Task details:
Copy the items line for line, from the very first line through the line containing "conservant une présence", keeping both of those lines.

Data extracts:
####
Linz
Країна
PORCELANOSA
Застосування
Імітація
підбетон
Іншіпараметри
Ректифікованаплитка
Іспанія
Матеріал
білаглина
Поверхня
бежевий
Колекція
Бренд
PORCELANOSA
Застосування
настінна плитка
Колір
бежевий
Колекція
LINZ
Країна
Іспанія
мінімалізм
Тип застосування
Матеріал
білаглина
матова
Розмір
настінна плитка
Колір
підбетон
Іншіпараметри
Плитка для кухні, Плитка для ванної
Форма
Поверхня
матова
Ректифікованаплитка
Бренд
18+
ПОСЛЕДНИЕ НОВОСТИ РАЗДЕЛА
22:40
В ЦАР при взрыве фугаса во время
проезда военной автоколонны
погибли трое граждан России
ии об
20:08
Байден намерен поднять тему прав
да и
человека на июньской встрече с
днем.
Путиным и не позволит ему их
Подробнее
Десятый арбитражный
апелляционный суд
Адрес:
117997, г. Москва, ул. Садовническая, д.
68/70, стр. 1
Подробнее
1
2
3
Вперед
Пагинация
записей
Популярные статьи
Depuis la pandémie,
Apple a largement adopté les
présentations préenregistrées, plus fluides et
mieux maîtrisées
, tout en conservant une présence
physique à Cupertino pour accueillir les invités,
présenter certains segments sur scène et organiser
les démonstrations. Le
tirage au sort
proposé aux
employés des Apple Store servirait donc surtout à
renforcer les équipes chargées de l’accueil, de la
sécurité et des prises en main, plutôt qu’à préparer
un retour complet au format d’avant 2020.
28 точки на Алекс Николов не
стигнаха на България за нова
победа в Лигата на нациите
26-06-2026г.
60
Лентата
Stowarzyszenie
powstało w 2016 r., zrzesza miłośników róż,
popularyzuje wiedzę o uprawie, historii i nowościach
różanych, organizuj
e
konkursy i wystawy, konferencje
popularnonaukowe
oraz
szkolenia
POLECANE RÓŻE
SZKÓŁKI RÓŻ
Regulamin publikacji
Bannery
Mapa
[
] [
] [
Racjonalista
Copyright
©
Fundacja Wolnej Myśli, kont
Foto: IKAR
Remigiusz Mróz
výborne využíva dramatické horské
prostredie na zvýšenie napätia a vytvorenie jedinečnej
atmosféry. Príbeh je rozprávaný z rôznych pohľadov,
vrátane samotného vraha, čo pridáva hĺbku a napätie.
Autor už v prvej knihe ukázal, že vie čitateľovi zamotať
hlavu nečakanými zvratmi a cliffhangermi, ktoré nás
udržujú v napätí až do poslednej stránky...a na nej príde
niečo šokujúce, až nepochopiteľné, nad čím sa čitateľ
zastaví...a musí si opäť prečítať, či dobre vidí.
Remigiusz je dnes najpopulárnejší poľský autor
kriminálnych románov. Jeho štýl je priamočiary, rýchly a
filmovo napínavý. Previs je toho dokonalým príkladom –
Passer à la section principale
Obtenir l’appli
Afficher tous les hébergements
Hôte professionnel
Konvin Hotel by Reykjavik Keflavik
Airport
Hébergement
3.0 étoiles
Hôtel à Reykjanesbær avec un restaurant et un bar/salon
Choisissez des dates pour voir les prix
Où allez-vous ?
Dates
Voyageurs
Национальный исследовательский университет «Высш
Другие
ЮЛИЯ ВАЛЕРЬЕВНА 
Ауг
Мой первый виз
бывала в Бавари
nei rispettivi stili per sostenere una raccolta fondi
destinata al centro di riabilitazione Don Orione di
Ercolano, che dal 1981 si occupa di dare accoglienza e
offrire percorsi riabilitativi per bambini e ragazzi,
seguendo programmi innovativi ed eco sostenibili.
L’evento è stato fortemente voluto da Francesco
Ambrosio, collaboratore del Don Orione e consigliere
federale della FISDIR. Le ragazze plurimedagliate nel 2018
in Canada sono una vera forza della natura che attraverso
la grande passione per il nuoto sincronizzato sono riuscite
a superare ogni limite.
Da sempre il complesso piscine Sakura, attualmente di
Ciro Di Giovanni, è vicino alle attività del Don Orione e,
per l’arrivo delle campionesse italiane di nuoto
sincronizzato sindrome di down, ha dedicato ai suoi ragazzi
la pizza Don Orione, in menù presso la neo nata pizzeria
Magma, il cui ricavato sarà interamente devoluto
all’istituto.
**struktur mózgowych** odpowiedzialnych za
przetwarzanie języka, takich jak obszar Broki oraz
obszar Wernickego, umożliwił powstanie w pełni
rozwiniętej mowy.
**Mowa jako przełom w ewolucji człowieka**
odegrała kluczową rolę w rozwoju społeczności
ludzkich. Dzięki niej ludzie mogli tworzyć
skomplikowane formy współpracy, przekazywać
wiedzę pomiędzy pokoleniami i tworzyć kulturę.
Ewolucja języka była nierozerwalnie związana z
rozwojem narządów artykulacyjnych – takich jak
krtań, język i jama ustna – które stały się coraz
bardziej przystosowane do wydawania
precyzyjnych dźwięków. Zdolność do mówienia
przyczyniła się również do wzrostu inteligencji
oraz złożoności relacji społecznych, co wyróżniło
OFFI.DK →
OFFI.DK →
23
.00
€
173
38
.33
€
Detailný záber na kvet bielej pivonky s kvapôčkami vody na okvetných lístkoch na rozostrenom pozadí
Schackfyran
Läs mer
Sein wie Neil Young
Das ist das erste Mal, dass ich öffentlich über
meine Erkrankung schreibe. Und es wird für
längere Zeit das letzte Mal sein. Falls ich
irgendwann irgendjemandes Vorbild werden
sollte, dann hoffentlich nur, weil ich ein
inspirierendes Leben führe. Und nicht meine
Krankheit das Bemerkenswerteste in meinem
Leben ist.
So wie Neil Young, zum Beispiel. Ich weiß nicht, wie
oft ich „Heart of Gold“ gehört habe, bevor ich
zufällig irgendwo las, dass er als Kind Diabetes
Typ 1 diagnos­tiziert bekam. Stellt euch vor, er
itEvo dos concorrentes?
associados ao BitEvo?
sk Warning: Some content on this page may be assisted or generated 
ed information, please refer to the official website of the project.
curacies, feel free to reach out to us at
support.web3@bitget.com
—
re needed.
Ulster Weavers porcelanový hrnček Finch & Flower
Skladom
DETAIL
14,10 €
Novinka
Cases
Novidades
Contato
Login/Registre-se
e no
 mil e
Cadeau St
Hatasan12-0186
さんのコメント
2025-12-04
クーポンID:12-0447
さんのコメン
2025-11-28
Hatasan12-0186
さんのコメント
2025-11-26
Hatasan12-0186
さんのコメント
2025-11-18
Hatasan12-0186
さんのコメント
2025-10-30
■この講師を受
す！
####
Response to this task:
Linz
Країна
PORCELANOSA
Застосування
Імітація
підбетон
Іншіпараметри
Ректифікованаплитка
Іспанія
Матеріал
білаглина
Поверхня
бежевий
Колекція
Бренд
PORCELANOSA
Застосування
настінна плитка
Колір
бежевий
Колекція
LINZ
Країна
Іспанія
мінімалізм
Тип застосування
Матеріал
білаглина
матова
Розмір
настінна плитка
Колір
підбетон
Іншіпараметри
Плитка для кухні, Плитка для ванної
Форма
Поверхня
матова
Ректифікованаплитка
Бренд
18+
ПОСЛЕДНИЕ НОВОСТИ РАЗДЕЛА
22:40
В ЦАР при взрыве фугаса во время
проезда военной автоколонны
погибли трое граждан России
ии об
20:08
Байден намерен поднять тему прав
да и
человека на июньской встрече с
днем.
Путиным и не позволит ему их
Подробнее
Десятый арбитражный
апелляционный суд
Адрес:
117997, г. Москва, ул. Садовническая, д.
68/70, стр. 1
Подробнее
1
2
3
Вперед
Пагинация
записей
Популярные статьи
Depuis la pandémie,
Apple a largement adopté les
présentations préenregistrées, plus fluides et
mieux maîtrisées
, tout en conservant une présence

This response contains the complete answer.